Yıllar yılları kovaladı. Mevsim bahara döndü, ağaçlar çiçeğe durdu. Masmavi bir günde, yabancının birine gönül vermiştin. Ardına bile bakmadan gidivermiştin! Senden geriye acı kahkahalar, soğuk sözler kalmıştı. Soğuk söz duymuş gönül, kırk yaz görse ısınmazmış. Sen gittiğinden beri mevsim hep güz idi.
Ne tuhaf! Seni bir daha göremeyeceğim sanmıştım. İncecik beline kadar süzülen bir şal, kolunda kocaman bir çanta ve ellerinde mini mini bir çift el…
İnsanları, ellerinden tanırım, demiştim ya!
Çocukluğunda narin ellerle gelişini, sınav sabahında telaşlı ellerle kimliğini arayışını, sıkılı yumruklarla gidişini… Bugün sessiz sedasız ellerinden anladım pişmanlığını. Senin sessizliğine ağlayan yavrunun sesinden tanıdım, sen olduğunu. Evladın sana ne kadar da benziyor, her bir basamağa bir inilti nakşediyor.

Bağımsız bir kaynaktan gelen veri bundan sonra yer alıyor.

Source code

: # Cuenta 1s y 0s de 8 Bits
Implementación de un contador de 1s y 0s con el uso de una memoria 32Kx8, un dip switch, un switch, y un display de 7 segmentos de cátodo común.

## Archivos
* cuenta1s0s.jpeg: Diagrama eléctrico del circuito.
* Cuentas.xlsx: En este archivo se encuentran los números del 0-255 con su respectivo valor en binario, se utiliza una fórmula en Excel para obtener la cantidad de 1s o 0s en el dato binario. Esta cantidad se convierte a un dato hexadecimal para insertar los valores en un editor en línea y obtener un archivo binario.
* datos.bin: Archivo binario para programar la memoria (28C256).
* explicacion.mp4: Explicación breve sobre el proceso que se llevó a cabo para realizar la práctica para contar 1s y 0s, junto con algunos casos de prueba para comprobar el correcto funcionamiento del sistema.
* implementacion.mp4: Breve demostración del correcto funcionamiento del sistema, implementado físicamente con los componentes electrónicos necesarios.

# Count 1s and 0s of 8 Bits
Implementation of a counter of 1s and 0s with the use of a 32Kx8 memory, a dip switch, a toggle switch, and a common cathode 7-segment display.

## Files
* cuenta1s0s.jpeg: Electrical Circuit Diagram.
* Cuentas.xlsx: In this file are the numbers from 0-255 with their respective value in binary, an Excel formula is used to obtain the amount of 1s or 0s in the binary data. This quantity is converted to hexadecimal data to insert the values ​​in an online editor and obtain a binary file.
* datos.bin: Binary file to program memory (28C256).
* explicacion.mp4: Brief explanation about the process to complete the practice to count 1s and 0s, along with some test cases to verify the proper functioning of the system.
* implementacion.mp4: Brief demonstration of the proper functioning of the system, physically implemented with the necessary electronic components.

Önüme bir çift on yedi numara iliştirdiğinde kâğıttan uçaklar uçtu sokağımda.
Bugün babanla aranıza set olmayacağım. Çünkü bu sefer anahtar paspasın altında. Biliyor musun? Babanın içine doğmuş herhâlde. Sıkılı yumruklarla değil, titreyen ihtiyar elleriyle annen gibi gri paspasın altına iliştirdi anahtarı. Ayakkabılarını ters çevirdi. Buğulu gözlerle baktı bana. Vedalaşmak istedi, yapamadı, sertçe itiverdi. Olsun, ben alışkınım itilmeye, babanın heyheylerine. Sen korkma diye hep buradaydım.
Ama dün gece bambaşka bir şey oldu. Ansızın, kırk dört numara bir çift rugan kayboldu, gözlerimin önünde. Yer yer dökülüyordu. Topukları aşınmıştı. Emektardı. Gidiverdi. Gözlerimin önünde. Bir çift kırk dört. Bir gece.
Gülce! Haydi buyur, eşiğime bırak on yedi numarayı. Kilidimi aç ve babasız bir evle tanış!